Der CvD fragte beim linearen Programm und in der Online-Redaktion nach und informierte mich, dass kein Interesse bestehe.


Noch im November berichtete der BR über eine pro-palästinensische Kundgebung mit vergleichbarer Teilnehmerzahl, wobei die dort begangenen „Straftaten“ (unter anderem wurde eine palästinensische Flagge am Rathausturm gehisst) den Inhalt des Artikels bestimmten, was an die Berichterstattung über Corona-Demos erinnert.


2024 könnte man den Eindruck gewinnen, der BR wolle lieber gar nicht mehr über pro-palästinensische Demonstrationen berichten.

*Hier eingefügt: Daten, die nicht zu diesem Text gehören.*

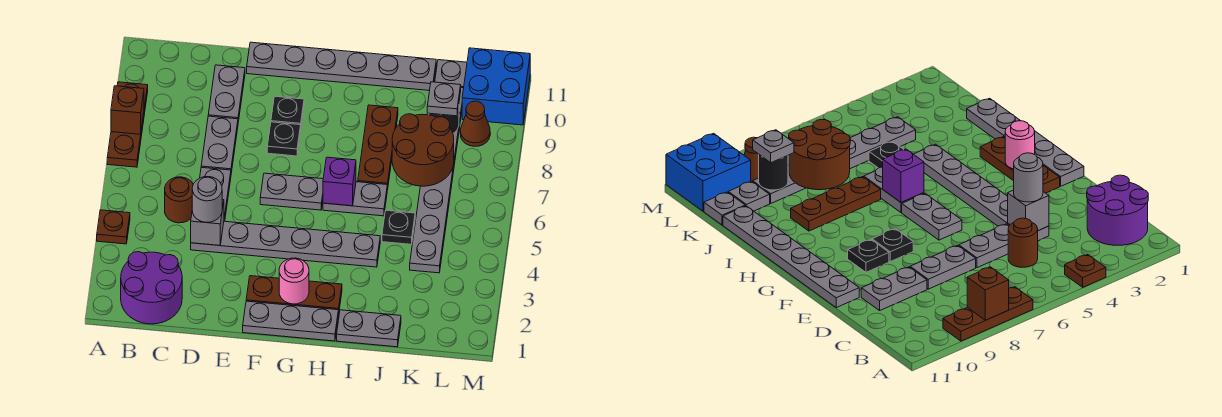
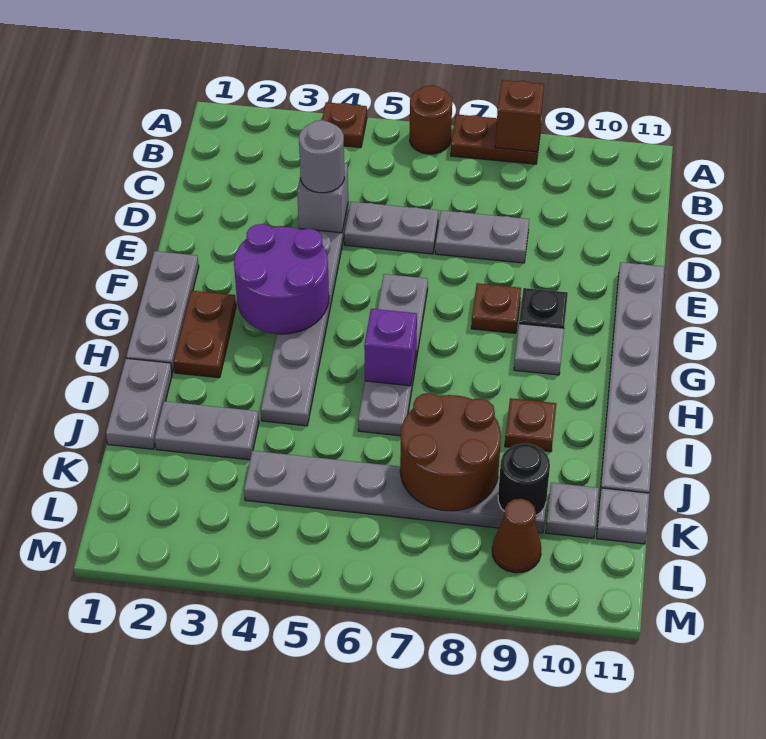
brown plate A7:A9 level 1 -> brown plate A7:A8 level 1
purple round brick B1:C2 level 1 -> purple round brick F3:G4 level 2
brown round brick C5 level 1 -> brown round brick A6 level 1
grey plate D9:D10 level 1 -> grey plate J2:J3 level 1
brown plate F2:H2 level 1 -> brown plate G2:H2 level 1
black plate F8 level 1 -> brown plate F8 level 1
pink round brick G2 level 2 -> none
brown plate I7:I9 level 1 -> brown plate I9 level 1
black plate J5 level 1 -> none
grey plate K9 level 3 -> grey plate G9 level 1
blue brick L10:M11 level 1 -> none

Beispiel 3: Die Demonstration gegen Rechts am 21.01.24


Junge Aktivisten von Fridays for Future schafften es, innerhalb eine Woche 250 Organisationen zu vereinen, zwischen 100 000 und 250 000 Menschen kamen. Eine Demonstration der Superlative.

Unter den Rednerinnen mehrere Mütter, die ihre Kinder beim Amoklauf 2016 im Olympiaeinkaufszentrum verloren haben und mit ihren kurzen Beiträgen alle Anwesenden zutiefst berührten.

Politiker waren lediglich Zaungäste, an diesem Tag zeigte sich die Zivilgesellschaft.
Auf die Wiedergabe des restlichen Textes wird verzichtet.